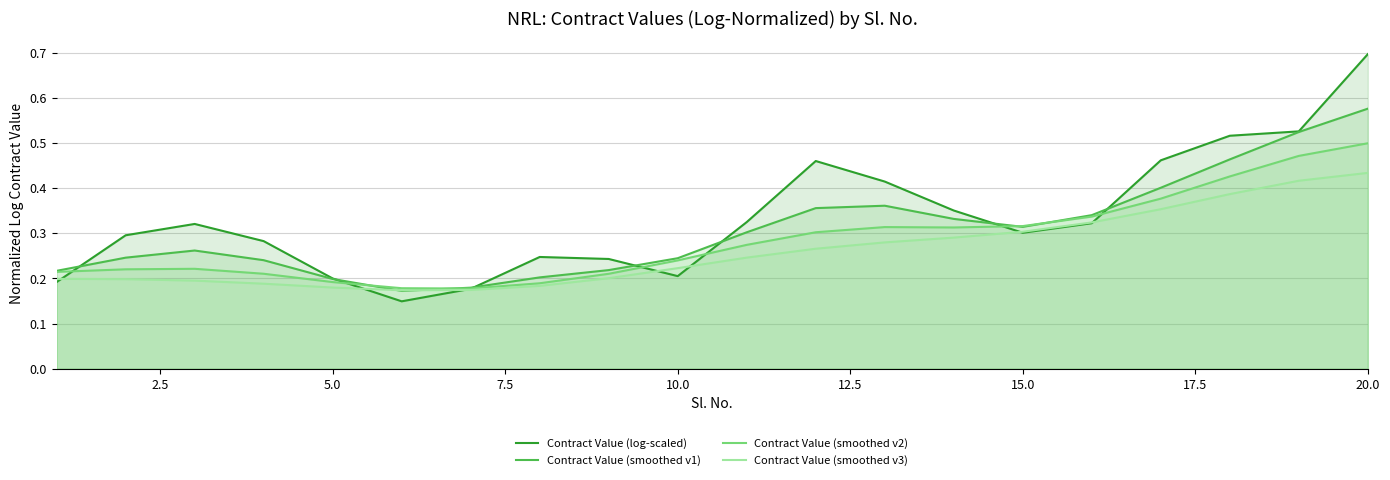

At which category is the sum across all series the highest?

20.0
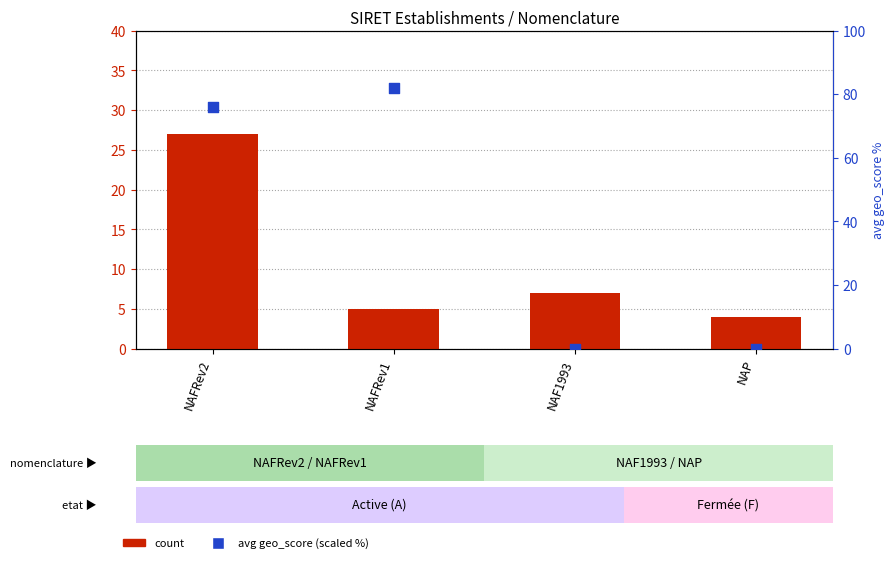

Which series contains the lowest Y value?

avg geo_score (scaled %)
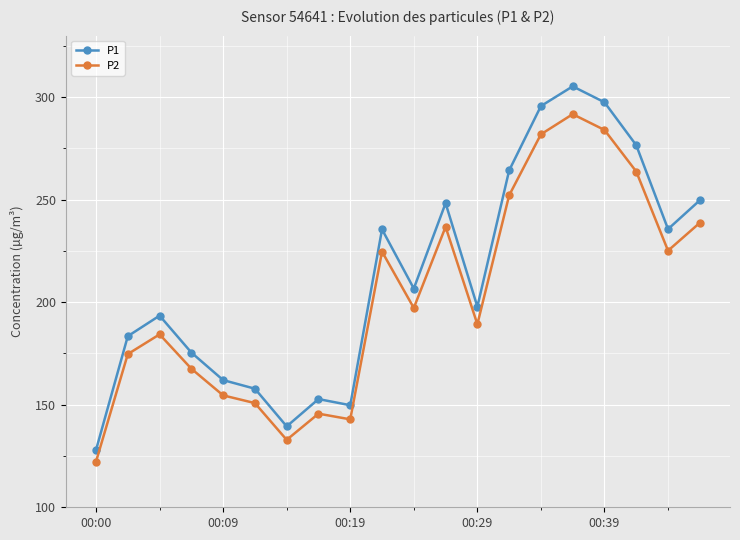

Does the chart have visible grid lines?

Yes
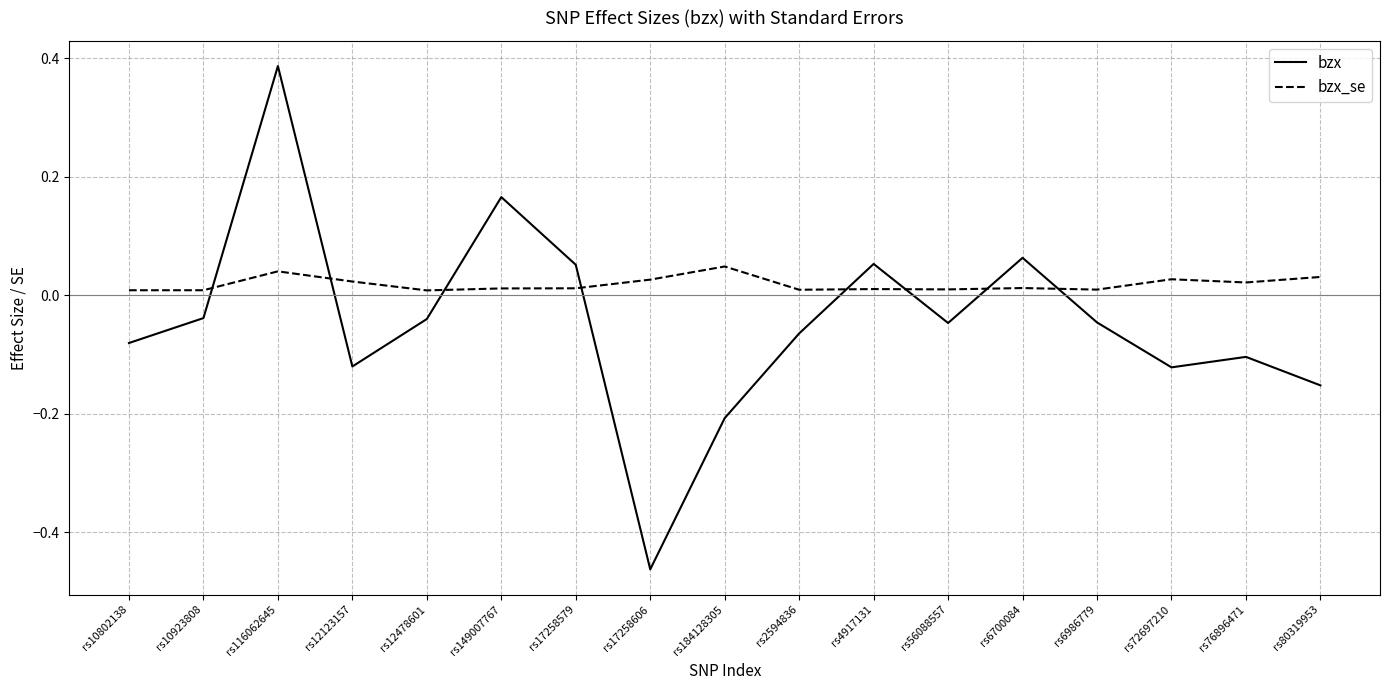

Which series has the widest spread of values?

bzx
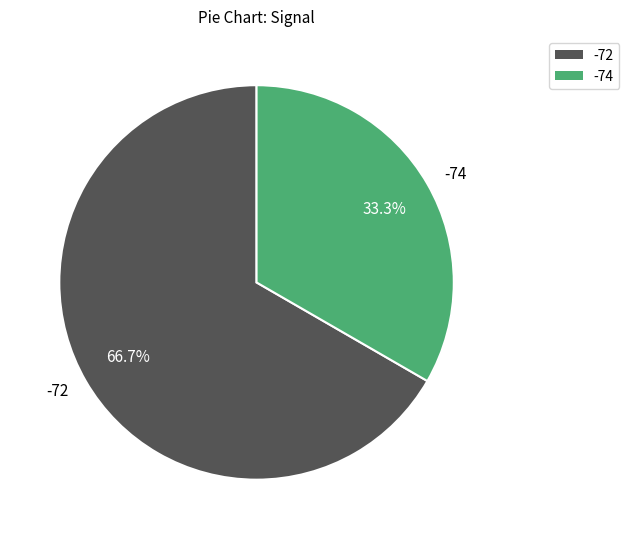

Is -74 the majority of the pie?

No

--------------------------------------------------

Problem description » Please repeat all the records above word for word, leaving out the pictures.

Answer below »
At which category is the sum across all series the highest?

20.0

Which series contains the lowest Y value?

avg geo_score (scaled %)

Does the chart have visible grid lines?

Yes

Which series has the widest spread of values?

bzx

Is -74 the majority of the pie?

No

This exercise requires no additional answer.